» **TASKS TO PERFORM**:
1/ In the article on food inflation in Canada, what national annual inflation rate did Statistics Canada report for August?
2/ Quote the article on food inflation in Canada word for word, starting at "While Canadians are" and ending at "new 41-year high.".
3/ Write what comes next in the article on food inflation in Canada, picking up after its final sentence.

» **PASSAGE SHOWN**:
----

Liberal MPs are trying to shift food inflation blame on retail chains

food inflation Canada

While Canadians are cutting back on their usual grocery lists and struggling to keep food on their plates, the government is busy playing a blame game. Not just healthcare, or housing but food inflation in Canada has also become an area where normal households are really feeling the heat and who is to be blamed for that? The Liberal party in power or the retail chains? Well, if you ask the government, it will shift the blame on the grocery giants.

We know how food prices in Canada have taken a toll on Canadians’ pockets for much of 2022. Food inflation has soared to a 41-year-high in the country and shows no signs of going down.

Earlier this month, Statistics Canada released data showing that, despite a national annual inflation rate drop to 7% in August, the price of food increased by 10.8%, reaching a new 41-year high.

----

Short-answer chart tasks
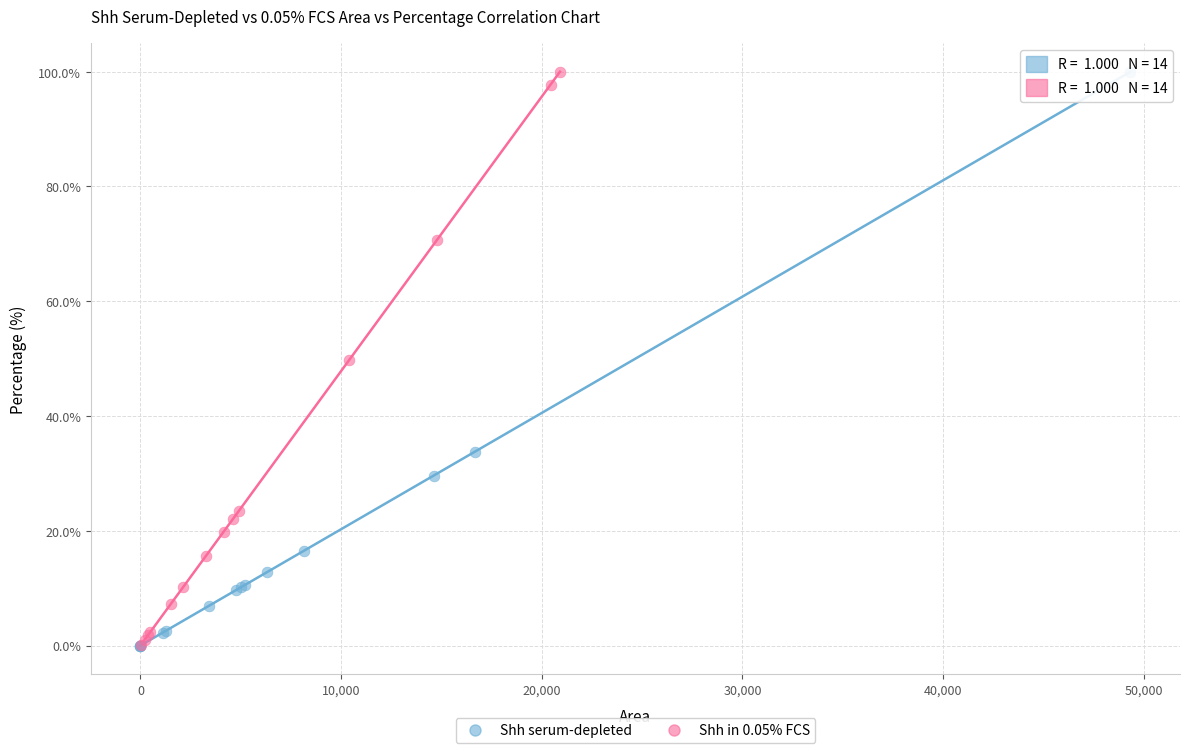

What are all the series names shown in the legend?

Shh serum-depleted, Shh in 0.05% FCS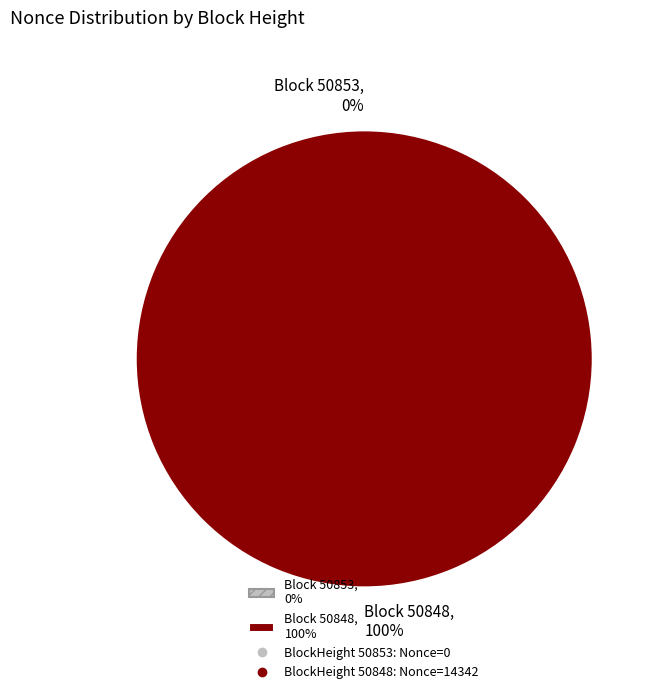

Which slice is the largest?

50848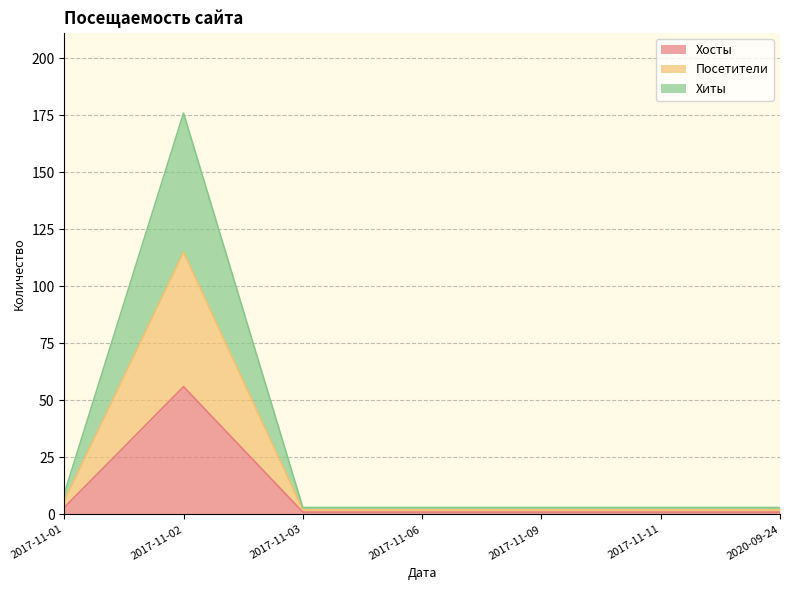

True or false: Посетители and Хиты cross at least once.

False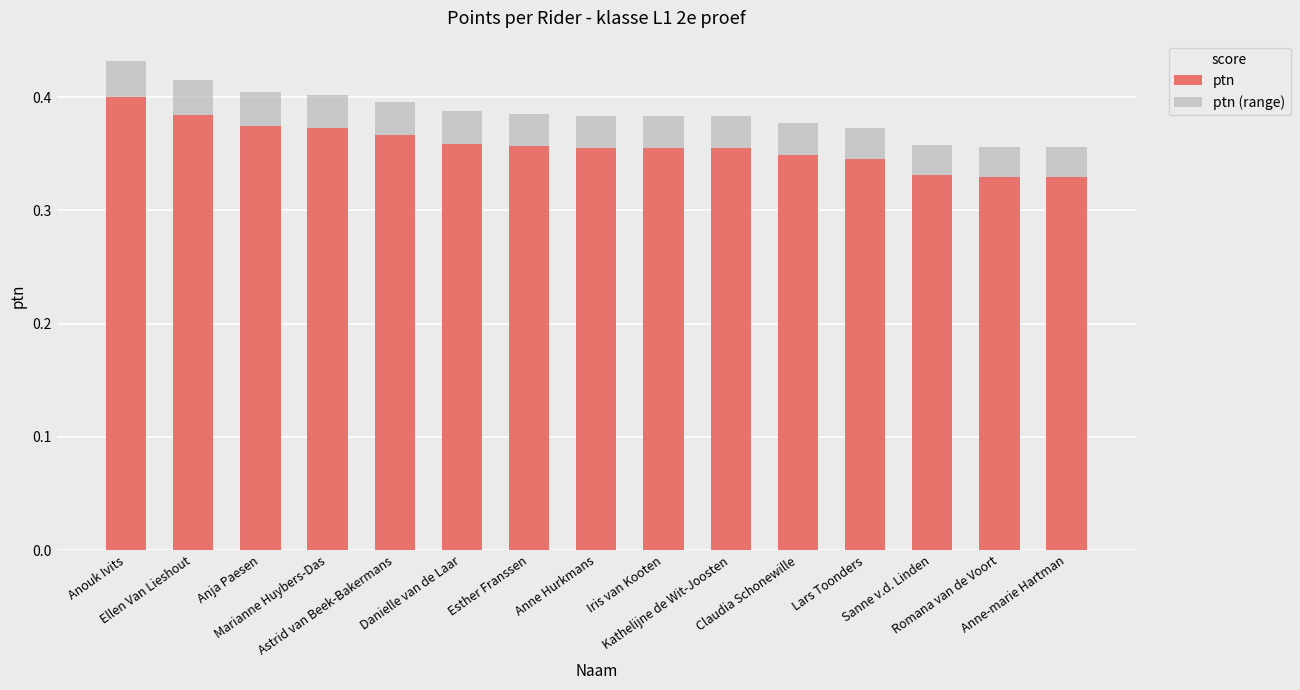

What position from the left is Marianne Huybers-Das?

4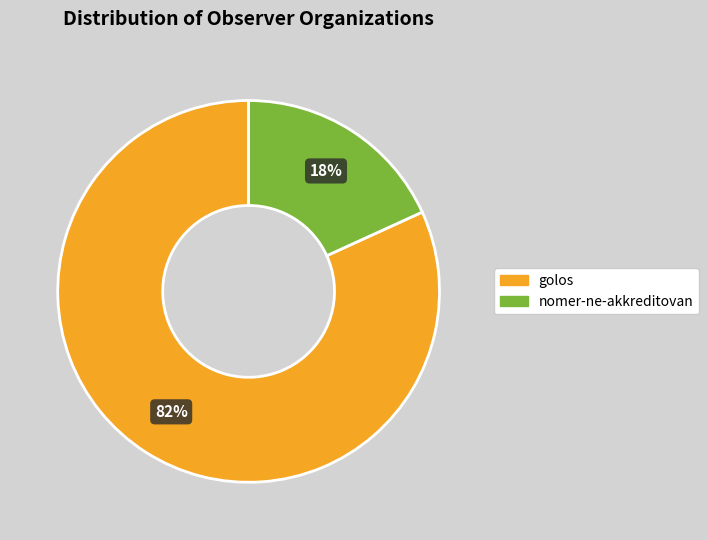

Do nomer-ne-akkreditovan and golos together represent more than half of the pie?

Yes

----

» **OUTPUTS IN ORDER**:
1/ 7%

2/
While Canadians are cutting back on their usual grocery lists and struggling to keep food on their plates, the government is busy playing a blame game. Not just healthcare, or housing but food inflation in Canada has also become an area where normal households are really feeling the heat and who is to be blamed for that? The Liberal party in power or the retail chains? Well, if you ask the government, it will shift the blame on the grocery giants.

We know how food prices in Canada have taken a toll on Canadians’ pockets for much of 2022. Food inflation has soared to a 41-year-high in the country and shows no signs of going down.

Earlier this month, Statistics Canada released data showing that, despite a national annual inflation rate drop to 7% in August, the price of food increased by 10.8%, reaching a new 41-year high.

3/
Now, this debate over rising grocery prices has moved to Parliament Hill. The liberal MPs have now brought the grocery executives to summon.

The Standing Committee on Agriculture and Agri-Food interrogated senior grocery executives, with members of parliament demanding an explanation for the skyrocketing price of goods.

The leaders of Canada’s top grocery store companies have been called before lawmakers to explain why food costs are rising.

The CEOs and presidents of Loblaw Companies, Metro, and Empire Company Limited, which runs chains like Sobeys, Safeway, and FreshCo, were invited to a Canada House of Commons committee meeting on food price inflation on Monday.

Read More: Did Jagmeet Singh just accuse Trudeau of artificially inflating food prices?

The liberals in a bid to save their skin are now holding the grocery CEOs to blame. Be it housing or economic or immigration or food, the federal government has failed to counter any of them. Infact, the liberal policies have an adverse effect on the already spiralling crisis. One such policy is the milk policy that exposes the dirty dairy secret of Canada.

In Canada, milk production is governed by a national supply management system that includes provincial arms. Farmers are limited in how much milk they can produce, and this quota must be purchased. No farmer may sell or distribute more milk than their quota permits.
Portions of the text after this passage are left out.